# GIVEN PASSAGE:
[start]
The next two componets are the .1 bypass capacitor on the processor and the filter capacitor for the usb power. Atmel recommends a minimum of 1uf with a preference of 10uf. I usually split the difference and put a 4.7 here. In this particular build I only had a 10uf capacitor in a 1206 package.

The 1206 extends past the pad but we were able to solder it to the trace. The last two smt pads are for the 22pf capacitors that are part of the oscillator circuit. Solder these in place and get the 8 mhz crystal ready. Since the crystal sits above the caps and the pins on the side of the processor I usually put a piece of thick paper underneath it to keep it from making contact with anything.

Once the crystal is soldered in place, remove the paper and trim the crystals leads. Then solder the last 10k resistor onto the pads on the bottom of the board, install the 10 pin header, and the USB B connector.

The final step in assembling the benito is to select the voltage that the io will be using. If you are using your benito to talk to a 3-3.6v target you will short the outer jumper and the io portions of the chip will reference the internal 3.6v instead of the usb 5v supply. In this case we are talking to a 5v target and we short the jumper as shown below.

You are now ready to load the software onto your benito. There are pads on the bottom of the Benito for the hwb and reset switches. These are handy if you are going to be using the board for development but are not required. The pads were designed for a relatively expensive switch sold by sparkfun but my favorite switch in this spot is shown digikey part P8090SCT-ND.

Programming the Benito.

The AT90USB162 comes complete with a built in USB bootloader called the Device Firmware Uploader. When you plug your Benito in it will show up in your dmesg logs (on linux) or in your system profiler (for osx). The smoke test for your board will be to see if the DFU shows up when plug the device in. If there is a short it should trigger the overload protection on your usb port. On the macs this port will be powered down until you resolve the issue. If you are concerned about your system not handling this correctly you might consider a cheap hub. And always unplug the device if your system complains or if anything gets hot.

Uploading the firmware.
[end]
# LIST OF TASKS:
**a)** According to the Benito assembly guide, what is the AT90USB162's built-in USB bootloader called?
**b)** In the records, rewrite the lines between the one holding "pose: elev=240.4 azim=26.1" and the one holding "Dot at: (133, 212)", inclusive, swapping "dist" for "distance" and leaving everything else unchanged. Output only those lines.
The records that come next are unrelated to the guide above.

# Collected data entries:
[start]
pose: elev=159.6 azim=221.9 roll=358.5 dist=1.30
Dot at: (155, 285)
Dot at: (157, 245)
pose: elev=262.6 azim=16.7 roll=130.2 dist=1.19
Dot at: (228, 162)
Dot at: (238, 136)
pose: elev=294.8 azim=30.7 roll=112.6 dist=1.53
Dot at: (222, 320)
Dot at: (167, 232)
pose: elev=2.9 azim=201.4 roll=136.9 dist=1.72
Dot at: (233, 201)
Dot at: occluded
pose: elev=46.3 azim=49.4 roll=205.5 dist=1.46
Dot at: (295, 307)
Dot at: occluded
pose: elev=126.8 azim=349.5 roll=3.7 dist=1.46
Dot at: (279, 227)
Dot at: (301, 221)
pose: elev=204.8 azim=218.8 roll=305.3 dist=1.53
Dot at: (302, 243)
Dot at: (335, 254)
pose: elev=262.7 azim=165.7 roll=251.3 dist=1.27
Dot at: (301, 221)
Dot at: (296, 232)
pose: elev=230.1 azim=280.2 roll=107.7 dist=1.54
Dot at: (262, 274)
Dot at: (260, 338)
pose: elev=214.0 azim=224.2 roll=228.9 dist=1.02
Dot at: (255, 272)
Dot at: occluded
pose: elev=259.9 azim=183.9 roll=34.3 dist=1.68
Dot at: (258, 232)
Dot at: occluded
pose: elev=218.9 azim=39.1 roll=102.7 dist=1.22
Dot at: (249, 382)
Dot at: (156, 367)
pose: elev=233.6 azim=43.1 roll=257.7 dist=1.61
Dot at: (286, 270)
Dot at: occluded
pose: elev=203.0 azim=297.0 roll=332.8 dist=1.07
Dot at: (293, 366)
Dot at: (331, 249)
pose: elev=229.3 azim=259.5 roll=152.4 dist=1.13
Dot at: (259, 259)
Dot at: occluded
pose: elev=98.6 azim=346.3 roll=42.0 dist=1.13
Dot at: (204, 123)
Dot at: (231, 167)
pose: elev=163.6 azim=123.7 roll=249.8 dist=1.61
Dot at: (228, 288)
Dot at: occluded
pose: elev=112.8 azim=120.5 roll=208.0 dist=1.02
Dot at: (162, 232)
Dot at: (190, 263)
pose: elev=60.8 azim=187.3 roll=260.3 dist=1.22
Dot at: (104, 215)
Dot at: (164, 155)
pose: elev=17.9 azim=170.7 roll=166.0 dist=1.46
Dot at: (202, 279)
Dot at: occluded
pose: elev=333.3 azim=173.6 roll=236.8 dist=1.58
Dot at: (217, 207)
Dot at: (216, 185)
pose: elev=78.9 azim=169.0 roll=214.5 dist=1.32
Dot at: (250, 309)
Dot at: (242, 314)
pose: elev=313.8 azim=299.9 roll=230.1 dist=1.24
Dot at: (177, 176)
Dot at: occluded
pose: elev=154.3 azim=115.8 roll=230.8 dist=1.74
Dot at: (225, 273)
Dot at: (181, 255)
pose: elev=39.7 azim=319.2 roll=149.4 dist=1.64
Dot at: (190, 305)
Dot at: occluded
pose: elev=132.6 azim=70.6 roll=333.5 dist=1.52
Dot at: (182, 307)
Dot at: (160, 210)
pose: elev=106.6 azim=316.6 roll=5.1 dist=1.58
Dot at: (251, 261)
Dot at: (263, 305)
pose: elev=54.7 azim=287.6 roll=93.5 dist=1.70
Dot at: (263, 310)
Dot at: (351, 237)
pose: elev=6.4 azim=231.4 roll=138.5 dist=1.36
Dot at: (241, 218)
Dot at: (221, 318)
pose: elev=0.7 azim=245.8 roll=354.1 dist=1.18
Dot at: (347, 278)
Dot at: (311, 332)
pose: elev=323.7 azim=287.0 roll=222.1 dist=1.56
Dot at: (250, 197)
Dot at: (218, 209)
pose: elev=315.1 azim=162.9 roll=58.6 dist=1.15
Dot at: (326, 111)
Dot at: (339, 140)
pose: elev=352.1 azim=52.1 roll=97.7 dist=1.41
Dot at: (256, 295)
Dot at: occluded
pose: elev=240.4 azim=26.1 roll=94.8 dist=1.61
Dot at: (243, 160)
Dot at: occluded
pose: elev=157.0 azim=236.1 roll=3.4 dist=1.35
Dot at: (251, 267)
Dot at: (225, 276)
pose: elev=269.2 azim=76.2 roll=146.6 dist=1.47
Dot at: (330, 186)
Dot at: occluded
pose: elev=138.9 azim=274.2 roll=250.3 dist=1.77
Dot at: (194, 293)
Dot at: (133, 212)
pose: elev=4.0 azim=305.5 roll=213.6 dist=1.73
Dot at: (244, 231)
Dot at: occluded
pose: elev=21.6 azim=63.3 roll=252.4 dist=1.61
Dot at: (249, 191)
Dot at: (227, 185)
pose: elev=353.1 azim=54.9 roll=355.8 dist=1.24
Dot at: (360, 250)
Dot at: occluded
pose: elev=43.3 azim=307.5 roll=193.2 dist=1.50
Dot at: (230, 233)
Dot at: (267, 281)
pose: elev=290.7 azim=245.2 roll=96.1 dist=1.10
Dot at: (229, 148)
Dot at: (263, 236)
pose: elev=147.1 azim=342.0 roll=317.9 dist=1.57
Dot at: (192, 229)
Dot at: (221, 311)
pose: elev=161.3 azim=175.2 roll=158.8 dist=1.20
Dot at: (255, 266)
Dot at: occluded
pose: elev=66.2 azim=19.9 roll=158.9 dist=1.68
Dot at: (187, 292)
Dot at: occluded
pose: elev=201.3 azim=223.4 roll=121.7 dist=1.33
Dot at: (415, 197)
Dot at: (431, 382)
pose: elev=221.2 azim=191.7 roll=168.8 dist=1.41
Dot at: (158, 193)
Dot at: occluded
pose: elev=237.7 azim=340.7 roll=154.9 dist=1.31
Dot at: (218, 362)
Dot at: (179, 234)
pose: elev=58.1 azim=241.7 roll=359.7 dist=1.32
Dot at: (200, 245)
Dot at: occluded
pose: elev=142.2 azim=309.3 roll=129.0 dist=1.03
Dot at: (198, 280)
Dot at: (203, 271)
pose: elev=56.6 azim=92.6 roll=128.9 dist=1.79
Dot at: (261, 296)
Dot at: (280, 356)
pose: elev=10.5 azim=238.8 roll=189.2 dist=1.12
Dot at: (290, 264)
[end]
# THE REPLIES:
**a)** The Device Firmware Uploader.

**b)**
pose: elev=240.4 azim=26.1 roll=94.8 distance=1.61
Dot at: (243, 160)
Dot at: occluded
pose: elev=157.0 azim=236.1 roll=3.4 distance=1.35
Dot at: (251, 267)
Dot at: (225, 276)
pose: elev=269.2 azim=76.2 roll=146.6 distance=1.47
Dot at: (330, 186)
Dot at: occluded
pose: elev=138.9 azim=274.2 roll=250.3 distance=1.77
Dot at: (194, 293)
Dot at: (133, 212)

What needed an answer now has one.